Polresta Sidoarjo telah membeberkan hasil olah tempat kejadian perkara (TKP) dan pemeriksaan medis mendalam terhadap jenazah SN (38), warga negara India yang ditemukan tewas di ruang detensi Kantor Imigrasi Kelas I Khusus TPI Surabaya. Berdasarkan fakta lapangan dan hasil autopsi, korban dipastikan meninggal dunia akibat mati lemas karena bunuh diri. Kasat Reskrim Polresta Sidoarjo, Komisaris Siko Sesaria Putra Suma, mengungkapkan bahwa motif tindakan nekat korban diduga kuat berkaitan dengan tekanan psikologis akibat himpitan ekonomi dan persoalan sengketa hak asuh anak.

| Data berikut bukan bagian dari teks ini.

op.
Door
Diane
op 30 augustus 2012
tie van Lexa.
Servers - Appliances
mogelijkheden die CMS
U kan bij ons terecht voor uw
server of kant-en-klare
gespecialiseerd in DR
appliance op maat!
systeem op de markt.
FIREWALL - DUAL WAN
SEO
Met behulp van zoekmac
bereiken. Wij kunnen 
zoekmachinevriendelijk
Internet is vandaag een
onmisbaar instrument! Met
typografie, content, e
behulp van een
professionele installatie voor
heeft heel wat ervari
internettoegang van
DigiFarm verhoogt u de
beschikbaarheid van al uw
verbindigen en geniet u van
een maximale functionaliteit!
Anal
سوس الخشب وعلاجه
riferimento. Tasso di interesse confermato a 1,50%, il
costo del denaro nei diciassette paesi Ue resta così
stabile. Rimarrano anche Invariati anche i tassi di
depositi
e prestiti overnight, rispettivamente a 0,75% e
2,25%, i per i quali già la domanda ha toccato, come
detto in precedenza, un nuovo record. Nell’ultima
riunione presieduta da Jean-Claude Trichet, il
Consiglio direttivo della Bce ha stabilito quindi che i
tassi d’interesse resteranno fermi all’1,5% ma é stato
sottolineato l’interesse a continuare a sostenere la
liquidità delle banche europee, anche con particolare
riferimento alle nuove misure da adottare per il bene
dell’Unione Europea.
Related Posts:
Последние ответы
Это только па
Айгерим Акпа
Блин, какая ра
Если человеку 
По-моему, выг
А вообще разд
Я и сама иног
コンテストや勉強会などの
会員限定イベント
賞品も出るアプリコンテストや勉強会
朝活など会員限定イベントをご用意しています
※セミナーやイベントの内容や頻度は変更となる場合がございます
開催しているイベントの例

Hasil Olah TKP dan Autopsi Pastikan Mati Lemas
Tim Satreskrim Polresta Sidoarjo menemukan sejumlah barang bukti di lokasi kejadian. Di antaranya adalah potongan tali kain rol warna putih yang terikat di kusen pintu kamar detensi dalam posisi terputus. Tinggi kusen pintu mencapai 2,14 meter, sementara tinggi badan korban adalah 172 cm, yang memungkinkan sarana tersebut digunakan untuk bunuh diri.
Barang bukti pendukung lainnya berupa dua botol air mineral, peralatan mandi, serta kain sarung milik korban. Saat petugas tiba di lokasi, jenazah korban sudah berada di lantai dalam keadaan tertutup kaos polo. Berdasarkan keterangan saksi, rekan sekamar korban sempat berupaya menurunkan tubuh SN untuk memberikan pertolongan pertama, namun nyawa korban tidak tertolong.
Tim medis yang melakukan pemeriksaan luar dan dalam (autopsi) menemukan tanda-tanda klinis mati lemas yang identik dengan kasus gantung diri. Terdapat luka lecet tekan pada bagian leher sisi depan, kanan, dan kiri akibat jeratan tali. Selain itu, ditemukan pelebaran pembuluh darah pada selaput lendir kelopak mata serta warna kebiruan pada ujung jari tangan dan kaki.
Pemeriksaan organ dalam menunjukkan adanya bintik pendarahan pada paru-paru, jantung (hepar), dan jaringan otak. Komisaris Siko Sesaria Putra Suma menegaskan, “Sebab kematian adalah kekerasan tumpul pada leher yang menyebabkan tertutupnya saluran pernapasan dan pembuluh darah leher, sehingga korban mengalami mati lemas atau asfiksia.”
Beban Psikologis dan Masalah Keluarga Diduga Jadi Pemicu
Hasil penggalian keterangan dari saksi dan rekan satu kamar mengungkap bahwa SN tengah menghadapi beban hidup yang berat. Korban sering mengeluhkan kesulitan finansial dan sempat meminjam uang kepada warga di wilayah Sedati, namun mengalami kendala dalam pengembaliannya.
Kondisi ini diperparah dengan konflik keluarga. Korban diketahui bercerai dengan istrinya yang merupakan warga negara Indonesia (WNI) sejak tahun 2019. Hingga saat ini, keduanya masih terlibat sengketa hak asuh anak yang berada di bawah pengasuhan pihak mantan istri.
Pihak kepolisian memperkirakan waktu kematian korban terjadi antara 3 hingga 6 jam sebelum pemeriksaan luar dilakukan. Saat ini, jenazah masih ditangani sesuai prosedur konsuler untuk diserahkan kepada pihak keluarga melalui Konsulat Kehormatan India di Surabaya.